Food preservative used in popular foods may harm immune system, says new study
A food preservative used to prolong the shelf life of Pop-Tarts, Rice Krispies Treats, Cheez-Its and almost 1,250 other popular processed foods may harm the immune system, a new study suggests.

The findings showed that the preservative tert-butylhydroquinone, or TBHQ, has been found to harm the immune system both in both animal tests and in non-animal tests known as high-throughput in vitro toxicology testing.

TBHQ is a preservative that is pervasive in processed foods. It has been used in foods for many decades and serves no function besides increasing a product's shelf life.

Using new non-animal test results, the team found that TBHQ affected immune cell proteins at doses similar to those that cause harm in traditional studies.

"The pandemic has focused public and scientific attention on environmental factors that can impact the immune system," said researcher Olga Naidenko from US-based Environmental Working Group.


"Before the pandemic, chemicals that may harm the immune system's defense against infection or cancer did not receive sufficient attention from public health agencies.
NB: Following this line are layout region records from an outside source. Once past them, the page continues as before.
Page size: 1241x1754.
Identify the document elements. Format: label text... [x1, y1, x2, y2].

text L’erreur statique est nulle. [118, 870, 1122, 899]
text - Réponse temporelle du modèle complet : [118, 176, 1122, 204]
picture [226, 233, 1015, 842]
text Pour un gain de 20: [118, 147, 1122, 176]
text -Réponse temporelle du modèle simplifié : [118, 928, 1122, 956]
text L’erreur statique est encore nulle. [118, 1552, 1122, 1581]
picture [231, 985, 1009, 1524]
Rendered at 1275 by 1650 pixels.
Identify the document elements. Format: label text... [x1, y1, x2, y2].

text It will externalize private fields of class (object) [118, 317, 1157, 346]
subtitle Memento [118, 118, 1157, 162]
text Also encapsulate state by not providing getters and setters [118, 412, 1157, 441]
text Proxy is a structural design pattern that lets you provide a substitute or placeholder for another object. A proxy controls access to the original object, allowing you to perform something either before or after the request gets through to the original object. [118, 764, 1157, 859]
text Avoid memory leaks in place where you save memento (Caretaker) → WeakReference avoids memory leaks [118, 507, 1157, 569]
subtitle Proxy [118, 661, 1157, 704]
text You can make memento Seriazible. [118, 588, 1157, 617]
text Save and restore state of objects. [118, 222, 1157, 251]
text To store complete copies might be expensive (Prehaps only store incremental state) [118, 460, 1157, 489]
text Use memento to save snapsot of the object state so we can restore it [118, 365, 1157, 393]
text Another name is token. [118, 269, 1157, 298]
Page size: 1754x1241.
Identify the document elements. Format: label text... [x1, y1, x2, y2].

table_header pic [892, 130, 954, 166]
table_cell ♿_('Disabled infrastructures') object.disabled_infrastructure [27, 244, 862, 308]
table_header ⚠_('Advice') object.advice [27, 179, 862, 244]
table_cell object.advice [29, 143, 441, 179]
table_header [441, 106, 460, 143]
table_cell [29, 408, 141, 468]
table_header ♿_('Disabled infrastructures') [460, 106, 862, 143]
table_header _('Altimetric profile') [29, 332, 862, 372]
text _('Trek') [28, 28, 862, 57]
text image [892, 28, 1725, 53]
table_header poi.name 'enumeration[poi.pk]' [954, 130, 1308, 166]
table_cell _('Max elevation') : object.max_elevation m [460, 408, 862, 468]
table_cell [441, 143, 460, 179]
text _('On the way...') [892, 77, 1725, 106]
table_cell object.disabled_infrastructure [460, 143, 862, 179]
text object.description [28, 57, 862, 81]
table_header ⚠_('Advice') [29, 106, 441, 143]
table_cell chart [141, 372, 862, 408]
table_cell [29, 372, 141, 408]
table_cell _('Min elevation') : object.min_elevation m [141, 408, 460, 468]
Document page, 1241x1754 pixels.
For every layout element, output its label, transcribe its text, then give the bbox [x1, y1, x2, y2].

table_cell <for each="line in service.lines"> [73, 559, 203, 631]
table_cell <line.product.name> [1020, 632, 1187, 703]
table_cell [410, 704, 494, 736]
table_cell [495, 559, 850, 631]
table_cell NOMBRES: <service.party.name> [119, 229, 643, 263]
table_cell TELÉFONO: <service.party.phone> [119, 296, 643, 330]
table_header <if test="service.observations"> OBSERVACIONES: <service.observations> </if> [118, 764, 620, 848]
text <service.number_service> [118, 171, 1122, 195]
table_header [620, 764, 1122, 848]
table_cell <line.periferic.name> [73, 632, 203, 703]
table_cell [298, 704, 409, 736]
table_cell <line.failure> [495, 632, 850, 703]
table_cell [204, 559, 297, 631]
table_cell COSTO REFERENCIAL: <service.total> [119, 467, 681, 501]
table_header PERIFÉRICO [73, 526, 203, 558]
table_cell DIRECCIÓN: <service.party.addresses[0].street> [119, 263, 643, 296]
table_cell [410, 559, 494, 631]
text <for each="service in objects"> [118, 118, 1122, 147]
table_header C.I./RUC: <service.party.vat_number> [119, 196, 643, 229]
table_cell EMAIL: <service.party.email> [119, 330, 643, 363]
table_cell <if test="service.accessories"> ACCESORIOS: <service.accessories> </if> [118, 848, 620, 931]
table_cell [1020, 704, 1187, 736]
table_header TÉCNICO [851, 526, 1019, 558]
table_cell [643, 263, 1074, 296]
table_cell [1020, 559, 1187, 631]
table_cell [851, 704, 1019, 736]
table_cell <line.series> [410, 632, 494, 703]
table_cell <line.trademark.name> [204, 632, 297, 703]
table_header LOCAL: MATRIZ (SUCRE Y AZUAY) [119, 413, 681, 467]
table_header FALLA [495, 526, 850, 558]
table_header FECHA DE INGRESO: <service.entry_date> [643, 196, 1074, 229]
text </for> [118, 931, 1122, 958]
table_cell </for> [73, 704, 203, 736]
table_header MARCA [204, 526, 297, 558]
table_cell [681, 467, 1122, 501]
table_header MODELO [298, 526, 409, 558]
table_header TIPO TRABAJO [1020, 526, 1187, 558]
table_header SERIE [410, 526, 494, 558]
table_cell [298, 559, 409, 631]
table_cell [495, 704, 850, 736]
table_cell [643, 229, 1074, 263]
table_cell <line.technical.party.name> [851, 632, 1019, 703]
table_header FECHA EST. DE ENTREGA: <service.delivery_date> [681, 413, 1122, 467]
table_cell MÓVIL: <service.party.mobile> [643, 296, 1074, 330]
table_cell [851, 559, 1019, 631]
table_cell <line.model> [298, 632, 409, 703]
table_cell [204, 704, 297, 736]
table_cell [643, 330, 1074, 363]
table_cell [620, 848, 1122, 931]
To protect public health, this must change," Naidenko added.

For the study, published in the International Journal of Environmental Research and Public Health, the researchers used data from the Environmental Protection Agency's Toxicity Forecaster, or ToxCast, to assess the health hazards of the most common chemicals added to food, as well as the "forever chemicals" known as PFAS, which can migrate to food from packaging.

They analyzed all publicly available studies that show how PFAS migrate to food from packaging materials or processing equipment.

Earlier studies have found that TBHQ might influence how well flu vaccines work and may be linked to a rise in food allergies.